Title: "Biomarker analysis from AMPECT correlating response to nab-sirolimus with TSC1 and TSC2 inactivating alterations"
Date and Time: Wednesday, April 19, 2023, 9:00 AM - 12:30 PM
Session Category: Clinical Research Excluding Trials
Session Title: Late-Breaking Research: Clinical Research 3
Presentation Number: LB288

Abstract Highlights:

• An exploratory biomarker analysis was performed on samples from patients enrolled in the AMPECT study, a Phase 2, multicenter, open-label trial in advanced malignant PEComa (NCT02494570).

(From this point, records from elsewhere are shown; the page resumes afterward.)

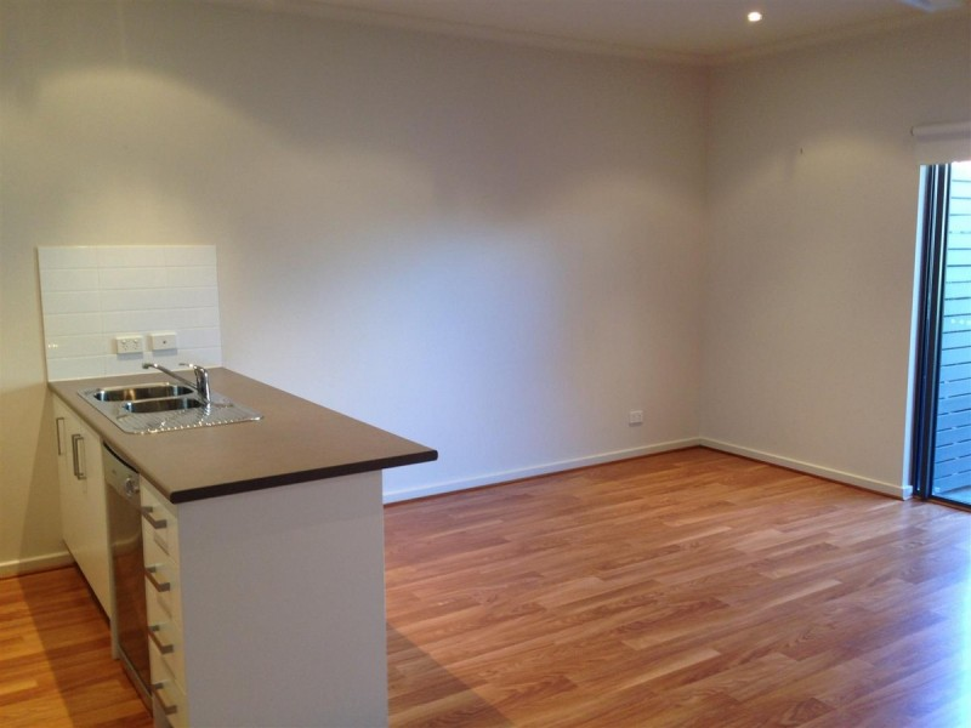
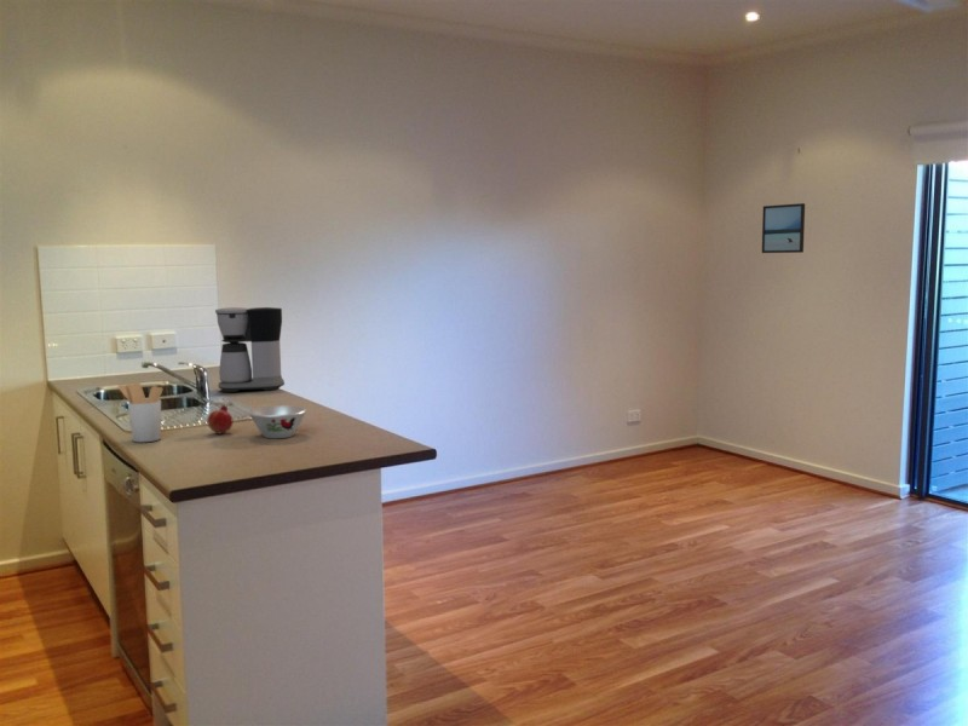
+ coffee maker [214,306,286,393]
+ bowl [248,404,307,439]
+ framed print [761,202,806,254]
+ utensil holder [116,381,163,443]
+ fruit [206,404,234,436]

• A variety of pathogenic inactivating alterations were observed in TSC1 and TSC2 genes, though TSC2 mutations were most commonly frameshift mutations; no recurring mutations were observed.
• A tumor-agnostic study (PRECISION 1: NCT05103358) is now recruiting patients with pathogenic inactivating TSC1 or TSC2 alterations to further examine these biomarker findings.